Carolina Hurricanes' picks at the 2012 NHL entry draft, held in Pittsburgh, Pennsylvania on June 22 & 23, 2012.

| Round | # | Player | Pos | Nationality | College/Junior/Club team (League) |
|---|---|---|---|---|---|
| 2 | 38 | Phil Di Giuseppe | LW | Canada | University of Michigan (CCHA) |
| 2 | 47^{[a]} | Brock McGinn | LW | Canada | Guelph Storm (OHL) |
| 3 | 69 | Daniel Altshuller | G | Canada | Oshawa Generals (OHL) |
| 4 | 99 | Erik Karlsson | C/LW | Sweden | Frolunda HC Jr. (J20 SuperElit) |
| 4 | 115^{[b]} | Trevor Carrick | D | Canada | Mississauga Steelheads (OHL) |
| 4 | 120^{[c]} | Jaccob Slavin | D | United States | Chicago Steel (USHL) |
| 5 | 129 | Brendan Woods | LW | Canada | University of Wisconsin (WCHA) |
| 6 | 159 | Colin Olsen | G | United States | U.S. National Team Development Program (USHL) |
| 7 | 189 | Brendan Collier | LW | United States | Malden Catholic High School (USHS-MA) |

- Draft Notes

- The Carolina Hurricanes' first-round pick went to the Pittsburgh Penguins as the result of a June 22, 2012, trade that sent Jordan Staal to the Hurricanes in exchange for Brandon Sutter, Brian Dumoulin and this pick.

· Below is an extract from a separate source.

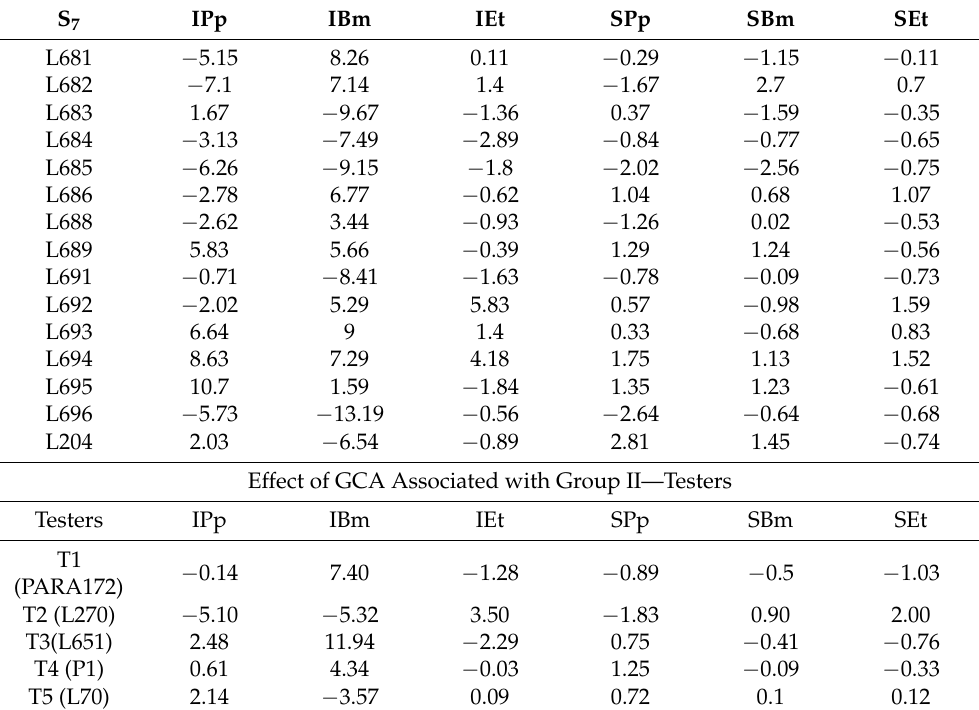
Table 3. Estimates of the effects of general combining ability ( ĝ i) associated with S 7 progenies (Group I) and testers (Group II) for agronomic traits and associated with P. polysora , B. maydis, and E. turcicum .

- The San Jose Sharks' second-round pick went to the Carolina Hurricanes as a result of a February 18, 2011, trade that sent Ian White to the Sharks in exchange for this pick.

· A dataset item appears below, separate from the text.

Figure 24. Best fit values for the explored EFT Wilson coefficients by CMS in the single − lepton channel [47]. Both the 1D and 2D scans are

- The Boston Bruins' fourth-round pick went to the Carolina Hurricanes as a result of a July 5, 2011, trade that sent Joe Corvo to the Bruins in exchange for this pick.
- The New Jersey Devils' fourth-round pick went to the Carolina Hurricanes as a result of a January 20, 2012, trade that sent Alexei Ponikarovsky to the Devils in exchange for Joe Sova and this pick.